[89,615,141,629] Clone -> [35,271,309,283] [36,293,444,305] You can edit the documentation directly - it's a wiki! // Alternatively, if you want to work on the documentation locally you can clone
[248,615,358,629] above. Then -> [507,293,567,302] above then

...

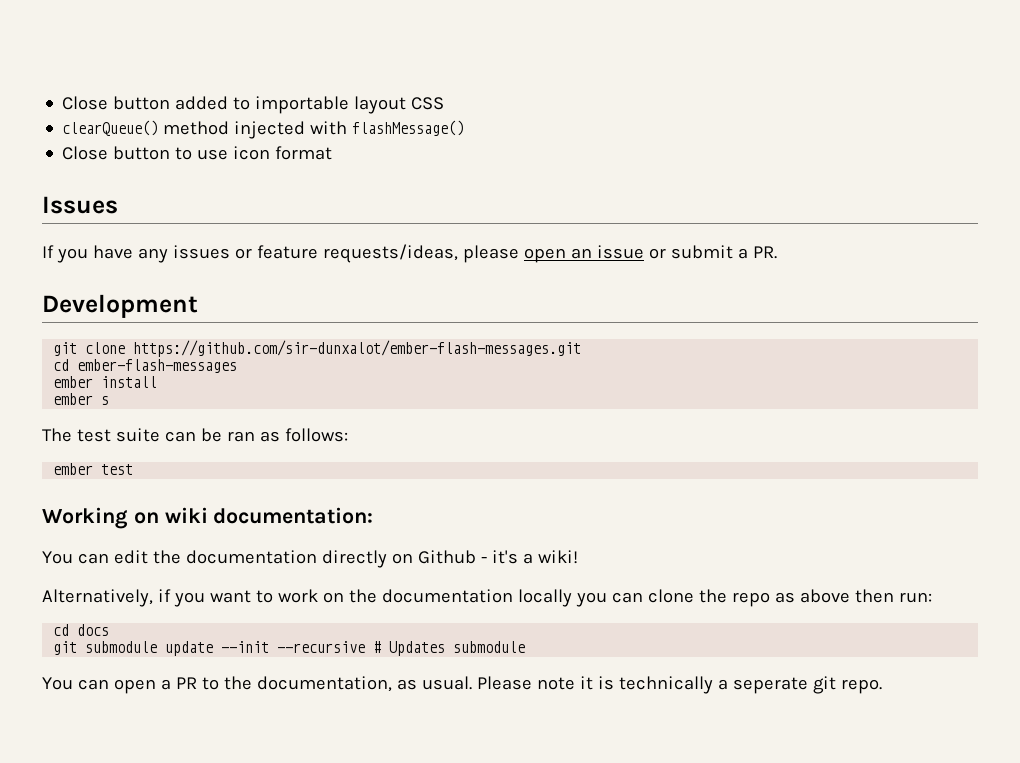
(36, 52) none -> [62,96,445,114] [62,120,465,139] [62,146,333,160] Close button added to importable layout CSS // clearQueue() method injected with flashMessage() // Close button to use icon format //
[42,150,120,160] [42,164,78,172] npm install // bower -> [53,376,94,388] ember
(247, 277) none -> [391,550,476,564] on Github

---

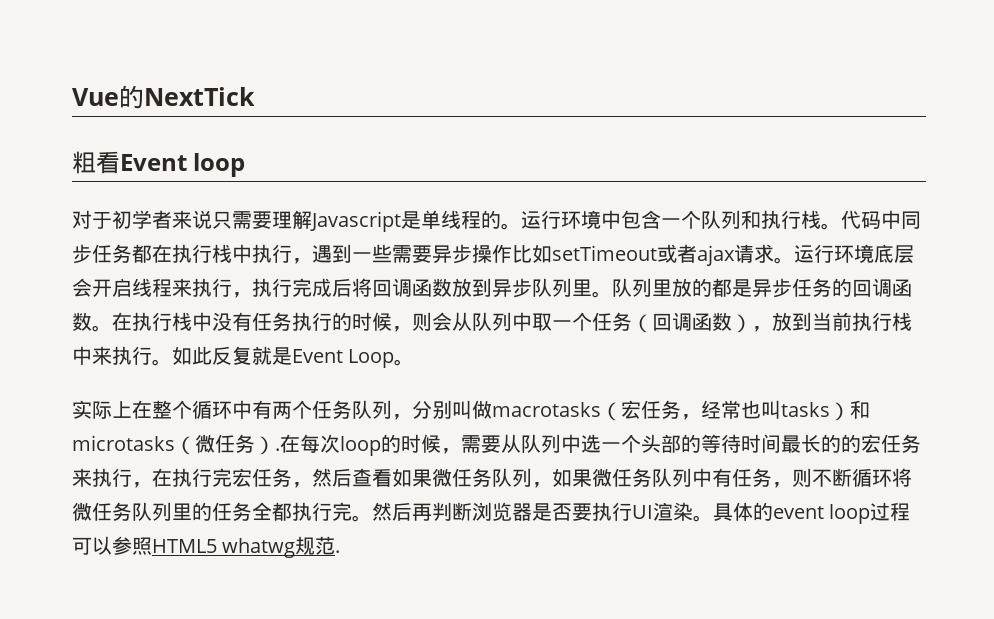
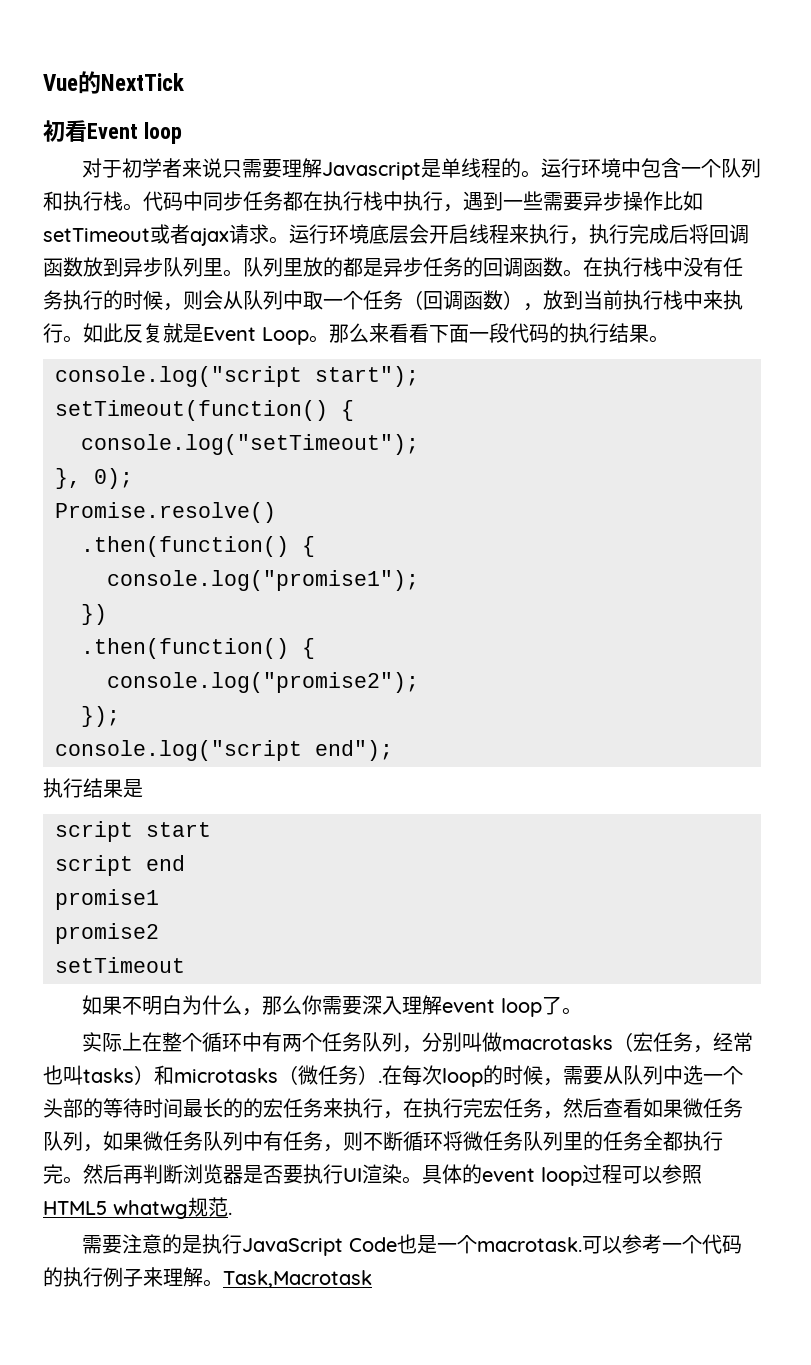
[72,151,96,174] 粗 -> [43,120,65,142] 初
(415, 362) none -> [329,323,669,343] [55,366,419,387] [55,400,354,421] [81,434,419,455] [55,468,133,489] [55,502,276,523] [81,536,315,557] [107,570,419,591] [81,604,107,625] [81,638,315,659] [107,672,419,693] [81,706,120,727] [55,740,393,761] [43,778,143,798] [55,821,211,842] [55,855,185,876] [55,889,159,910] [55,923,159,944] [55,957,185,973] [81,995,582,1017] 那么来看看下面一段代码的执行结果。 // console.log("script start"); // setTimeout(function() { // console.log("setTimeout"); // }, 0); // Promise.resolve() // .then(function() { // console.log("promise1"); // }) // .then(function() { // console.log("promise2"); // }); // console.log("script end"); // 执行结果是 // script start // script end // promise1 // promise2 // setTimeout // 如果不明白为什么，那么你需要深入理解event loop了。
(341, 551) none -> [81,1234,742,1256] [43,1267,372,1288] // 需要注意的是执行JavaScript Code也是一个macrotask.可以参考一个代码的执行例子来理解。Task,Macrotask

> _ACTIVITY_
Print exactly the lines above from the one with "(36, 52) none" to the one with "(247, 277) none", including both.

> _RESPONSE AREA_
(36, 52) none -> [62,96,445,114] [62,120,465,139] [62,146,333,160] Close button added to importable layout CSS // clearQueue() method injected with flashMessage() // Close button to use icon format //
[42,150,120,160] [42,164,78,172] npm install // bower -> [53,376,94,388] ember
(247, 277) none -> [391,550,476,564] on Github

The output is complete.